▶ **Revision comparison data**

+===+

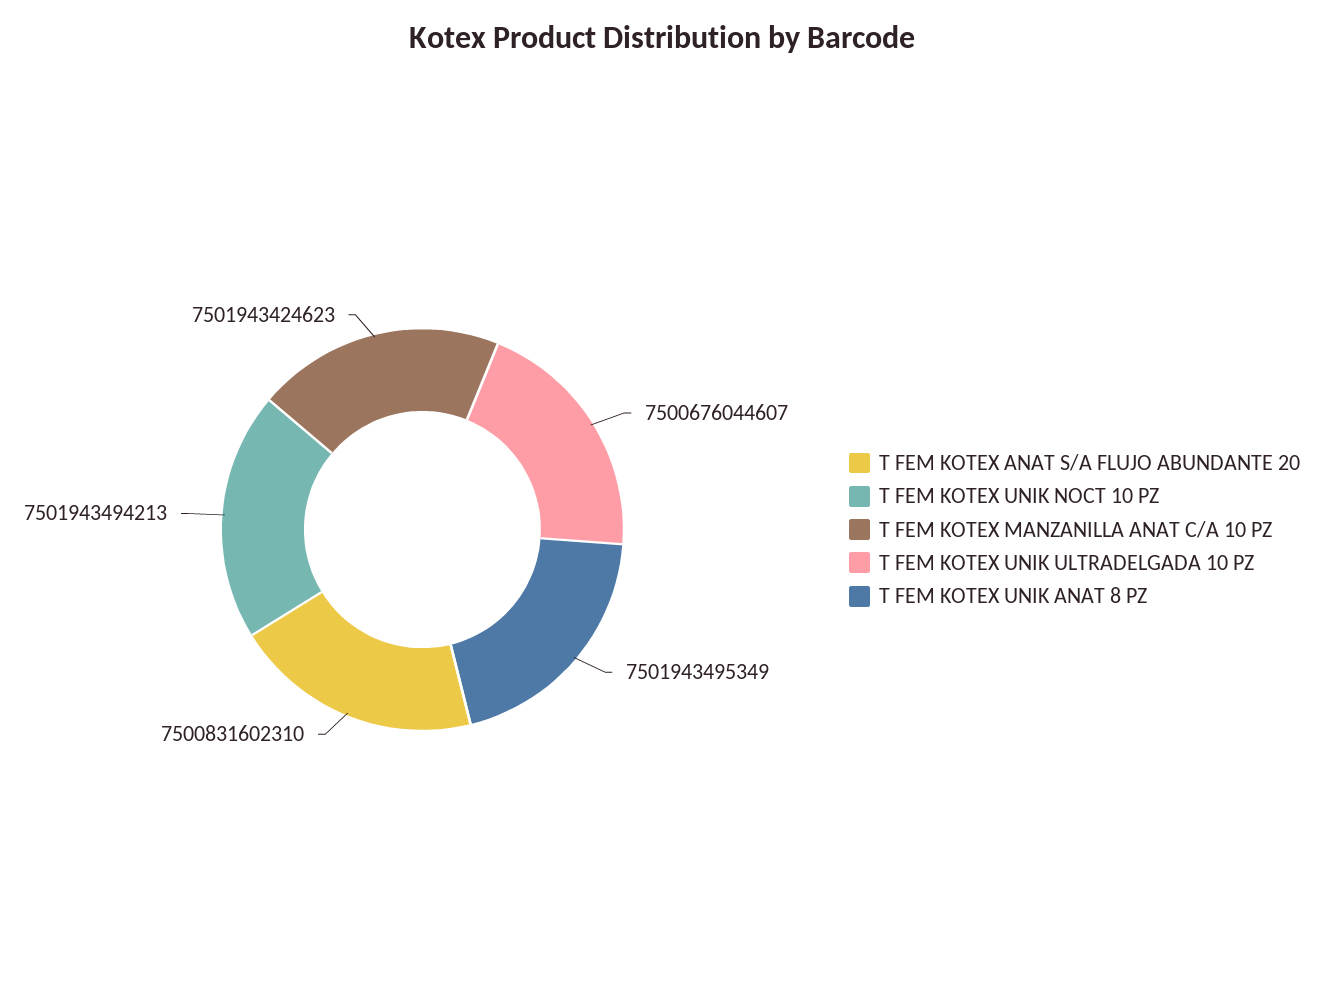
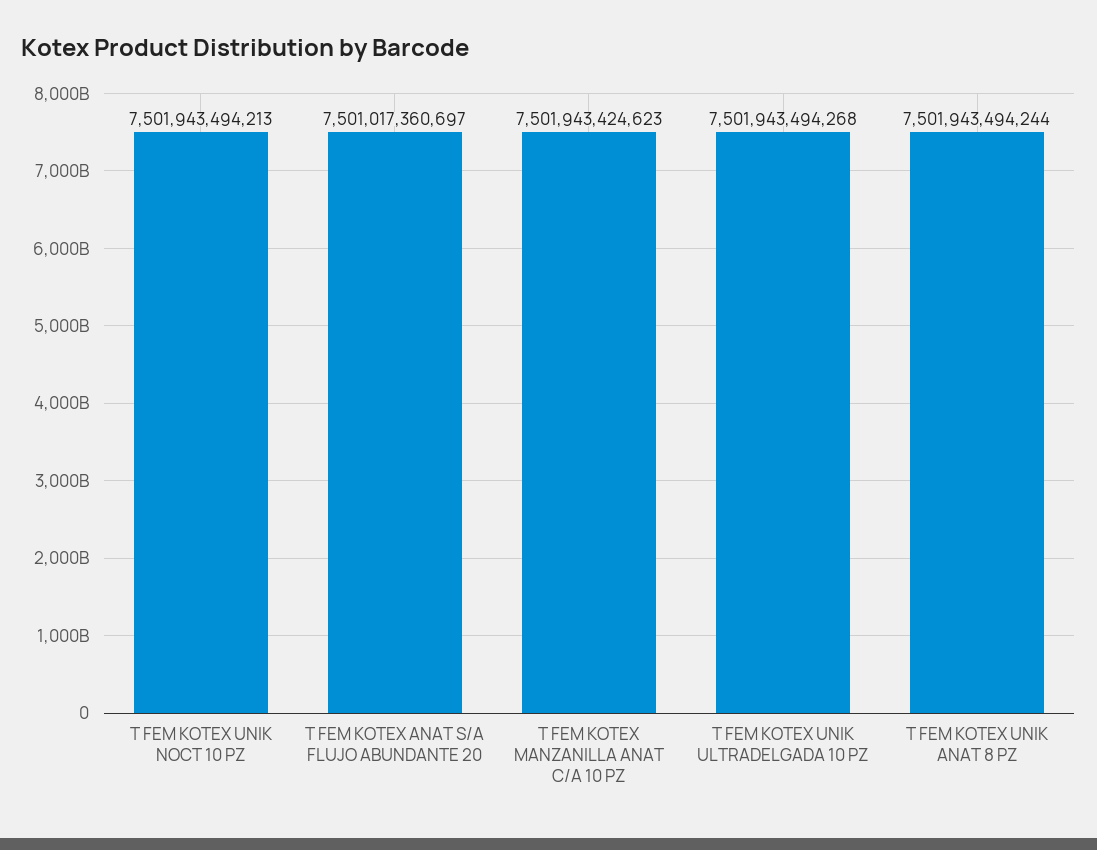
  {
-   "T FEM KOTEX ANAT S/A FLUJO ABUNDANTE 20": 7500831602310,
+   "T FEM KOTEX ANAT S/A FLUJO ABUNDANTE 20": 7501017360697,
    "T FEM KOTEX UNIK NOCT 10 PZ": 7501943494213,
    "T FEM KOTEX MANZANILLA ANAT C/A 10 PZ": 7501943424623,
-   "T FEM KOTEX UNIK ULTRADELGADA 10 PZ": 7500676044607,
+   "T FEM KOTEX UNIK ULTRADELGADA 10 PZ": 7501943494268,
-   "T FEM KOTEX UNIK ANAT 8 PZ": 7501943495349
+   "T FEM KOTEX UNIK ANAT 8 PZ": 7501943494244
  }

+===+

▶ **TASK REQUIREMENTS**
Give back the entries verbatim. Do not include any picture.

▶ **SOLUTION**
  {
-   "T FEM KOTEX ANAT S/A FLUJO ABUNDANTE 20": 7500831602310,
+   "T FEM KOTEX ANAT S/A FLUJO ABUNDANTE 20": 7501017360697,
    "T FEM KOTEX UNIK NOCT 10 PZ": 7501943494213,
    "T FEM KOTEX MANZANILLA ANAT C/A 10 PZ": 7501943424623,
-   "T FEM KOTEX UNIK ULTRADELGADA 10 PZ": 7500676044607,
+   "T FEM KOTEX UNIK ULTRADELGADA 10 PZ": 7501943494268,
-   "T FEM KOTEX UNIK ANAT 8 PZ": 7501943495349
+   "T FEM KOTEX UNIK ANAT 8 PZ": 7501943494244
  }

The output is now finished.